In the Office of the City Administrative Officer, Verret worked in policy analysis with the Department of Recreation and Parks, under which the Los Angeles Zoo operated until 1997. She continued to work for the city for several decades, and was eventually hired as the first deputy director of the Los Angeles Zoo when it separated from the Department of Recreation and Parks. As deputy director, Verret oversaw all areas of the zoo's proceedings including finance, information technology, human resources, administration, admission and guest relations, public relations, planning and development, education, and interpretive programs. She directed and developed the zoo’s strategic and vision plans in this time, also managing the organization's business and marketing plans.

Verret was serving as interim zoo director when Los Angeles Mayor Eric Garcetti nominated her for the position of director; John Lewis, zoo director, had retired in January 2019. Verret was confirmed to the seat of director of the Los Angeles Zoo on June 28, 2019. She previously served 19 years as deputy director of the zoo, with her career totaling 30 years working for the City of Los Angeles.

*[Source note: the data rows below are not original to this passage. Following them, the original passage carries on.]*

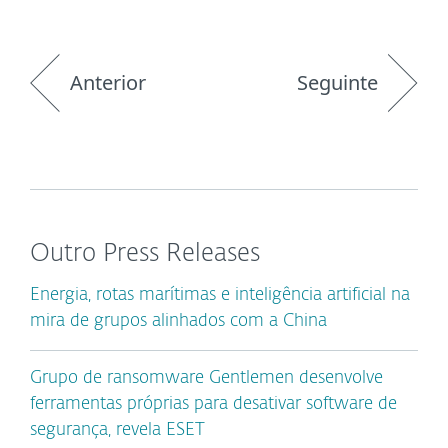
Anterior
Seguinte
Outro Press Releases
Energia, rotas marítimas e inteligência artificial na
mira de grupos alinhados com a China
Grupo de ransomware Gentlemen desenvolve
ferramentas próprias para desativar software de
segurança, revela ESET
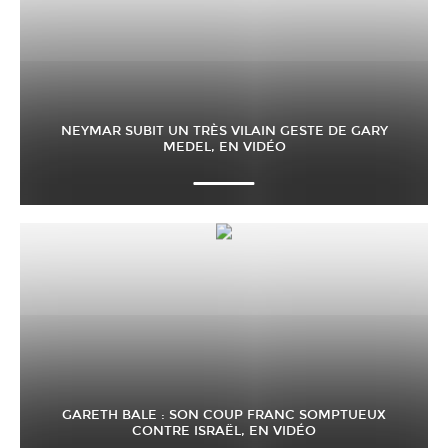
NEYMAR SUBIT UN TRÈS VILAIN GESTE DE GARY
MEDEL, EN VIDÉO
GARETH BALE : SON COUP FRANC SOMPTUEUX
CONTRE ISRAËL, EN VIDÉO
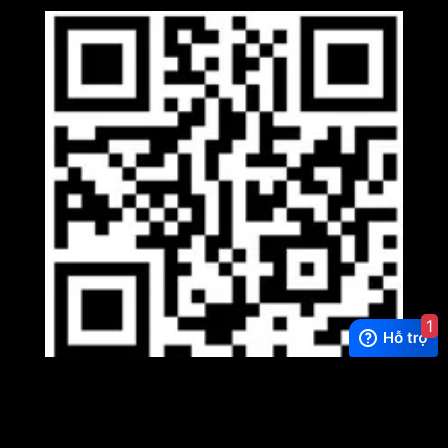
1
Viber
×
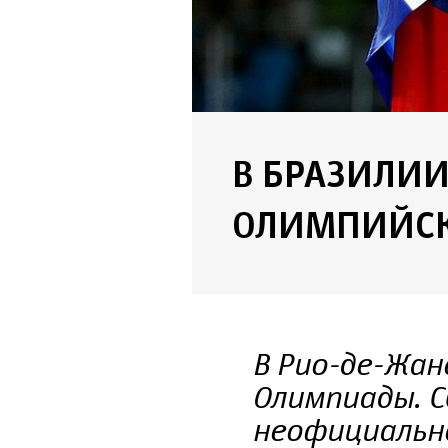
В БРАЗИЛИИ
ОЛИМПИЙСК
В Рио-де-Жан
Олимпиады. С
неофициальн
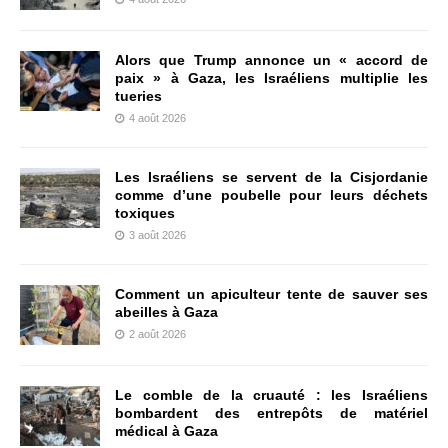
Alors que Trump annonce un « accord de
paix » à Gaza, les Israéliens multiplie les
tueries
4 août 2026
Les Israéliens se servent de la Cisjordanie
comme d’une poubelle pour leurs déchets
toxiques
3 août 2026
Comment un apiculteur tente de sauver ses
abeilles à Gaza
2 août 2026
Le comble de la cruauté : les Israéliens
bombardent des entrepôts de matériel
médical à Gaza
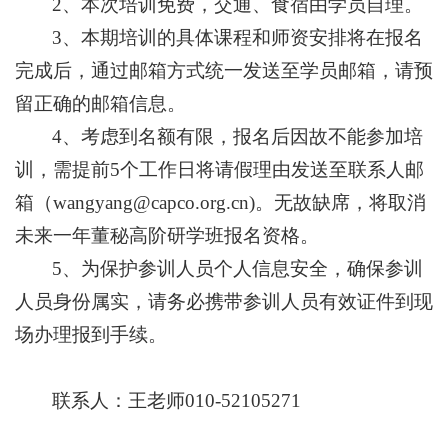
2、本次培训免费，交通、食宿由学员自理。
3、本期培训的具体课程和师资安排将在报名
完成后，通过邮箱方式统一发送至学员邮箱，请预
留正确的邮箱信息。
4、考虑到名额有限，报名后因故不能参加培
训，需提前5个工作日将请假理由发送至联系人邮
箱（wangyang@capco.org.cn)。无故缺席，将取消
未来一年董秘高阶研学班报名资格。
5、为保护参训人员个人信息安全，确保参训
人员身份属实，请务必携带参训人员有效证件到现
场办理报到手续。
联系人：王老师010-52105271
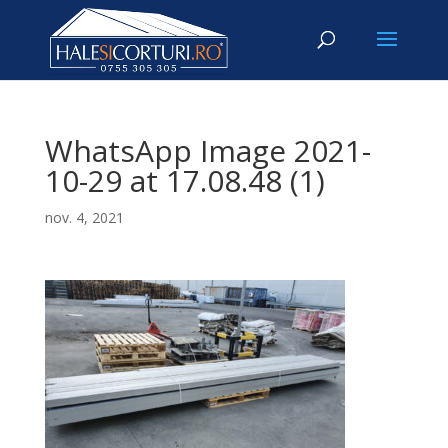
WhatsApp Image 2021-
10-29 at 17.08.48 (1)
nov. 4, 2021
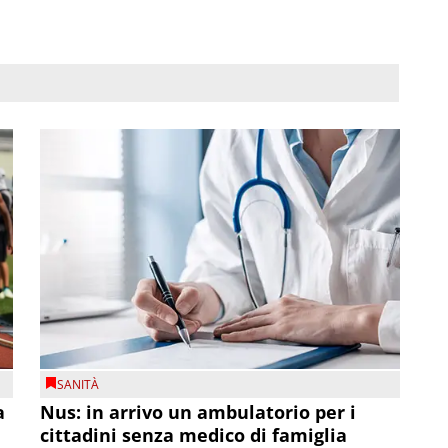
SANITÀ
a
Nus: in arrivo un ambulatorio per i
cittadini senza medico di famiglia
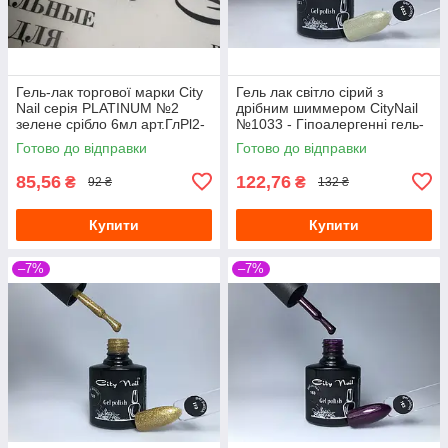
Гель-лак торгової марки City
Гель лак світло сірий з
Nail серія PLATINUM №2
дрібним шиммером CityNail
зелене срібло 6мл арт.ГлPl2-
№1033 - Гіпоалергенні гель-
6
лаки для нігтів
Готово до відправки
Готово до відправки
85,56
122,76
₴
₴
92 ₴
132 ₴
Купити
Купити
–7%
–7%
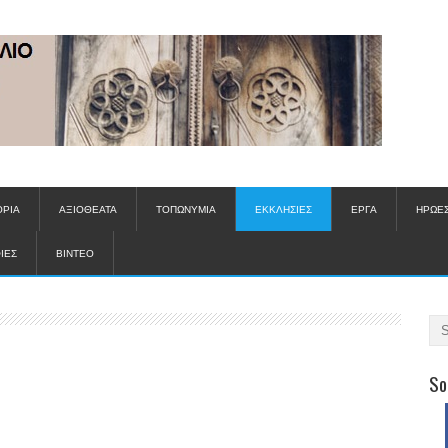
ΟΡΙΑ
ΑΞΙΟΘΕΑΤΑ
ΤΟΠΩΝΥΜΙΑ
ΕΚΚΛΗΣΙΕΣ
ΕΡΓΑ
ΗΡΩΕ
ΙΕΣ
ΒΙΝΤΕΟ
So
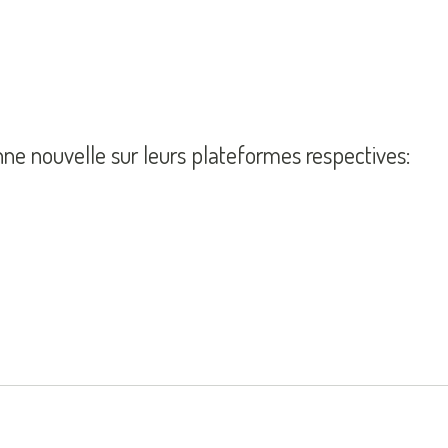
nne nouvelle sur leurs plateformes respectives:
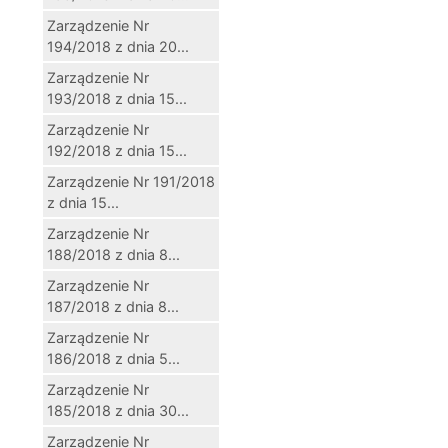
Zarządzenie Nr
194/2018 z dnia 20...
Zarządzenie Nr
193/2018 z dnia 15...
Zarządzenie Nr
192/2018 z dnia 15...
Zarządzenie Nr 191/2018
z dnia 15...
Zarządzenie Nr
188/2018 z dnia 8...
Zarządzenie Nr
187/2018 z dnia 8...
Zarządzenie Nr
186/2018 z dnia 5...
Zarządzenie Nr
185/2018 z dnia 30...
Zarządzenie Nr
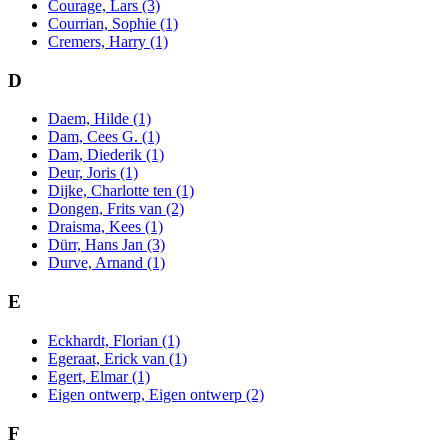
Courage, Lars (3)
Courrian, Sophie (1)
Cremers, Harry (1)
D
Daem, Hilde (1)
Dam, Cees G. (1)
Dam, Diederik (1)
Deur, Joris (1)
Dijke, Charlotte ten (1)
Dongen, Frits van (2)
Draisma, Kees (1)
Dürr, Hans Jan (3)
Durve, Arnand (1)
E
Eckhardt, Florian (1)
Egeraat, Erick van (1)
Egert, Elmar (1)
Eigen ontwerp, Eigen ontwerp (2)
F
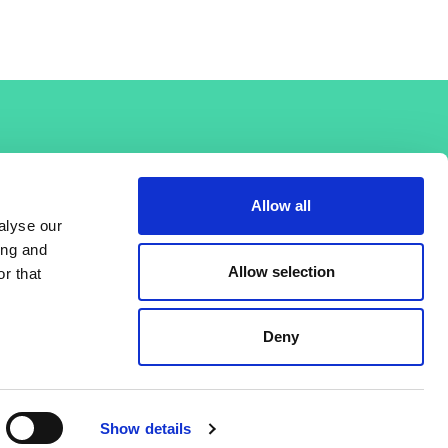
Allow all
alyse our
ing and
Allow selection
r that
Deny
© 26 Improof. All rights reserved.
Show details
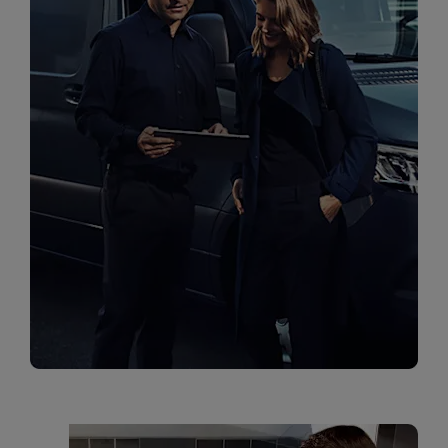
מרכזי שירות
מימון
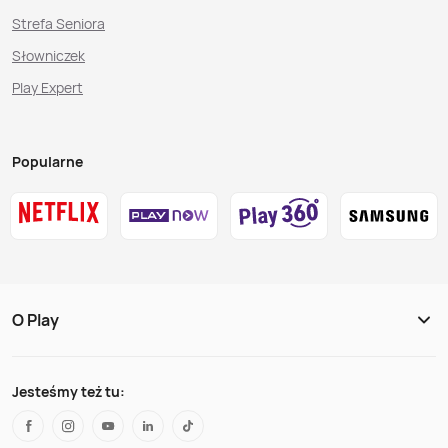
Strefa Seniora
Słowniczek
Play Expert
Popularne
O Play
Jesteśmy też tu:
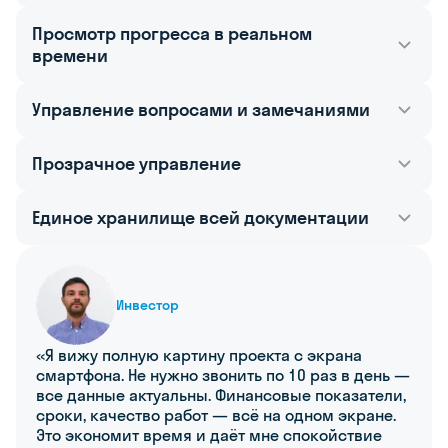
Контроль за расходом средств
Просмотр прогресса в реальном
с детализацией по видам работ, план/факт
времени
по выплатам и гарантийные удержания
Визуализация текущего состояния объекта
Управление вопросами и замечаниями
с использованием ВІМ-моделей и диаграмм
для наглядности
Возможность через единую платформу
Прозрачное управление
увидеть все выданные замечания,
согласования и их статусы
Однозначное понимание ситуации
Единое хранилище всей документации
на стройке через стандартизированную
отчётность в компании
История и документы всех проектов
компании в едином окне
Инвестор
«Я вижу полную картину проекта с экрана
смартфона. Не нужно звонить по 10 раз в день —
все данные актуальны. Финансовые показатели,
сроки, качество работ — всё на одном экране.
Это экономит время и даёт мне спокойствие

As zoo director and CEO, Verret is charged with overseeing the redesign and redevelopment of the zoo’s 133-acre campus. She was zoo director during the January 2025 Southern California wildfires. The LA Zoo closed for nine days but did not sustain any significant fire or wind damage.

In October 2024, Verret was named the 100th chair of the Association of Zoos and Aquariums (AZA)'s Board of Directors. She is the first Black woman to serve in the role. She was previously elected to a three-year director term on the AZA board before being selected to serve on its executive committee. Verret has stated that her focus as board chair will be "ensuring that [the AZA continues] to evolve for the next 100 years." She also serves as a zoo accreditation inspector for the AZA.